• _Directions_: Top to bottom, every record is to be copied word for word.
--- Data records ---
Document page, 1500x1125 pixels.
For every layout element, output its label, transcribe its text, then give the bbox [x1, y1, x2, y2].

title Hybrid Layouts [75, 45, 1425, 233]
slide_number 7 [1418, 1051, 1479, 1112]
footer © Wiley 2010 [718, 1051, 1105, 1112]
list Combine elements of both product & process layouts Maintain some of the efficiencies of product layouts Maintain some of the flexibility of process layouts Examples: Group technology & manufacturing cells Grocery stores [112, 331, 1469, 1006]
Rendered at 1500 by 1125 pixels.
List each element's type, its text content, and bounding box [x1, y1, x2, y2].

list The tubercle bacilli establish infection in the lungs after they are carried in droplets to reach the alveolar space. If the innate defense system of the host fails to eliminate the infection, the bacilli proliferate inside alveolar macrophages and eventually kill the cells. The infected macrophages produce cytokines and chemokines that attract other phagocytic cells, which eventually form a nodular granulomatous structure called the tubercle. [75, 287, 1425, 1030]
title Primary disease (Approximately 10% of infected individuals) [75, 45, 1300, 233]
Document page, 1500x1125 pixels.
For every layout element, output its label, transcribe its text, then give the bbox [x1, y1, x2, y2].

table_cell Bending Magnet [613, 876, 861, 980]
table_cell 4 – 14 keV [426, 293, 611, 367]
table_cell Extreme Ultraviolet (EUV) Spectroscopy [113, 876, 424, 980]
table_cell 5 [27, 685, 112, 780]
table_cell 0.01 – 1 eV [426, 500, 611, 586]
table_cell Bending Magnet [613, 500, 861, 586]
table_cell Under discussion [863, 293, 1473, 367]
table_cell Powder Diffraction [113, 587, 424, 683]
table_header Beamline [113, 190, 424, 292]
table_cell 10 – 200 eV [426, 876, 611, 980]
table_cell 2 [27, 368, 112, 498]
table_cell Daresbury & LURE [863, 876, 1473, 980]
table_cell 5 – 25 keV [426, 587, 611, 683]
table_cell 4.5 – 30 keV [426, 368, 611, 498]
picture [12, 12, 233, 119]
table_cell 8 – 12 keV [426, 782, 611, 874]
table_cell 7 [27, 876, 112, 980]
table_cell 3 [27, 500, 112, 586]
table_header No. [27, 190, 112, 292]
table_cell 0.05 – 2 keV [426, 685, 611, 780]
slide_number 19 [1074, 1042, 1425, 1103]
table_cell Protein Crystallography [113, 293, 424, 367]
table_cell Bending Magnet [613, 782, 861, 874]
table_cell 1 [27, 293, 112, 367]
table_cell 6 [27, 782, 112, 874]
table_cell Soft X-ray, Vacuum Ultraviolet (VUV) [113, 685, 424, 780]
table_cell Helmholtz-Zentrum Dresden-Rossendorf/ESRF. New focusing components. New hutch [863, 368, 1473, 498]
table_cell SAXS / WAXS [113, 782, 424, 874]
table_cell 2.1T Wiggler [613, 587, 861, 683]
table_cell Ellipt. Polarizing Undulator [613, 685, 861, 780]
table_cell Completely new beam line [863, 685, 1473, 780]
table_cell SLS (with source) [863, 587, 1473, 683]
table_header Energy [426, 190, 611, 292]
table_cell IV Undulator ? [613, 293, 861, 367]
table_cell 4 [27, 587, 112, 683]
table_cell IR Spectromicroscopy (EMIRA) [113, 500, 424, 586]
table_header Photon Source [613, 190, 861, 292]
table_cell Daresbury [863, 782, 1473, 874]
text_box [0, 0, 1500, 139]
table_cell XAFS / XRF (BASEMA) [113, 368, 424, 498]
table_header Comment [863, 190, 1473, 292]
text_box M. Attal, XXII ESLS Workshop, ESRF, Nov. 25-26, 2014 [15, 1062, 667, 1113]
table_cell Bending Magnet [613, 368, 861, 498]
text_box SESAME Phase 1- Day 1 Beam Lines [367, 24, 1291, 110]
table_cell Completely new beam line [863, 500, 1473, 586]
---
• _Written answer_:
Document page, 1500x1125 pixels.
For every layout element, output its label, transcribe its text, then give the bbox [x1, y1, x2, y2].

title Hybrid Layouts [75, 45, 1425, 233]
slide_number 7 [1418, 1051, 1479, 1112]
footer © Wiley 2010 [718, 1051, 1105, 1112]
list Combine elements of both product & process layouts Maintain some of the efficiencies of product layouts Maintain some of the flexibility of process layouts Examples: Group technology & manufacturing cells Grocery stores [112, 331, 1469, 1006]
Rendered at 1500 by 1125 pixels.
List each element's type, its text content, and bounding box [x1, y1, x2, y2].

list The tubercle bacilli establish infection in the lungs after they are carried in droplets to reach the alveolar space. If the innate defense system of the host fails to eliminate the infection, the bacilli proliferate inside alveolar macrophages and eventually kill the cells. The infected macrophages produce cytokines and chemokines that attract other phagocytic cells, which eventually form a nodular granulomatous structure called the tubercle. [75, 287, 1425, 1030]
title Primary disease (Approximately 10% of infected individuals) [75, 45, 1300, 233]
Document page, 1500x1125 pixels.
For every layout element, output its label, transcribe its text, then give the bbox [x1, y1, x2, y2].

table_cell Bending Magnet [613, 876, 861, 980]
table_cell 4 – 14 keV [426, 293, 611, 367]
table_cell Extreme Ultraviolet (EUV) Spectroscopy [113, 876, 424, 980]
table_cell 5 [27, 685, 112, 780]
table_cell 0.01 – 1 eV [426, 500, 611, 586]
table_cell Bending Magnet [613, 500, 861, 586]
table_cell Under discussion [863, 293, 1473, 367]
table_cell Powder Diffraction [113, 587, 424, 683]
table_header Beamline [113, 190, 424, 292]
table_cell 10 – 200 eV [426, 876, 611, 980]
table_cell 2 [27, 368, 112, 498]
table_cell Daresbury & LURE [863, 876, 1473, 980]
table_cell 5 – 25 keV [426, 587, 611, 683]
table_cell 4.5 – 30 keV [426, 368, 611, 498]
picture [12, 12, 233, 119]
table_cell 8 – 12 keV [426, 782, 611, 874]
table_cell 7 [27, 876, 112, 980]
table_cell 3 [27, 500, 112, 586]
table_header No. [27, 190, 112, 292]
table_cell 0.05 – 2 keV [426, 685, 611, 780]
slide_number 19 [1074, 1042, 1425, 1103]
table_cell Protein Crystallography [113, 293, 424, 367]
table_cell Bending Magnet [613, 782, 861, 874]
table_cell 1 [27, 293, 112, 367]
table_cell 6 [27, 782, 112, 874]
table_cell Soft X-ray, Vacuum Ultraviolet (VUV) [113, 685, 424, 780]
table_cell Helmholtz-Zentrum Dresden-Rossendorf/ESRF. New focusing components. New hutch [863, 368, 1473, 498]
table_cell SAXS / WAXS [113, 782, 424, 874]
table_cell 2.1T Wiggler [613, 587, 861, 683]
table_cell Ellipt. Polarizing Undulator [613, 685, 861, 780]
table_cell Completely new beam line [863, 685, 1473, 780]
table_cell SLS (with source) [863, 587, 1473, 683]
table_header Energy [426, 190, 611, 292]
table_cell IV Undulator ? [613, 293, 861, 367]
table_cell 4 [27, 587, 112, 683]
table_cell IR Spectromicroscopy (EMIRA) [113, 500, 424, 586]
table_header Photon Source [613, 190, 861, 292]
table_cell Daresbury [863, 782, 1473, 874]
text_box [0, 0, 1500, 139]
table_cell XAFS / XRF (BASEMA) [113, 368, 424, 498]
table_header Comment [863, 190, 1473, 292]
text_box M. Attal, XXII ESLS Workshop, ESRF, Nov. 25-26, 2014 [15, 1062, 667, 1113]
table_cell Bending Magnet [613, 368, 861, 498]
text_box SESAME Phase 1- Day 1 Beam Lines [367, 24, 1291, 110]
table_cell Completely new beam line [863, 500, 1473, 586]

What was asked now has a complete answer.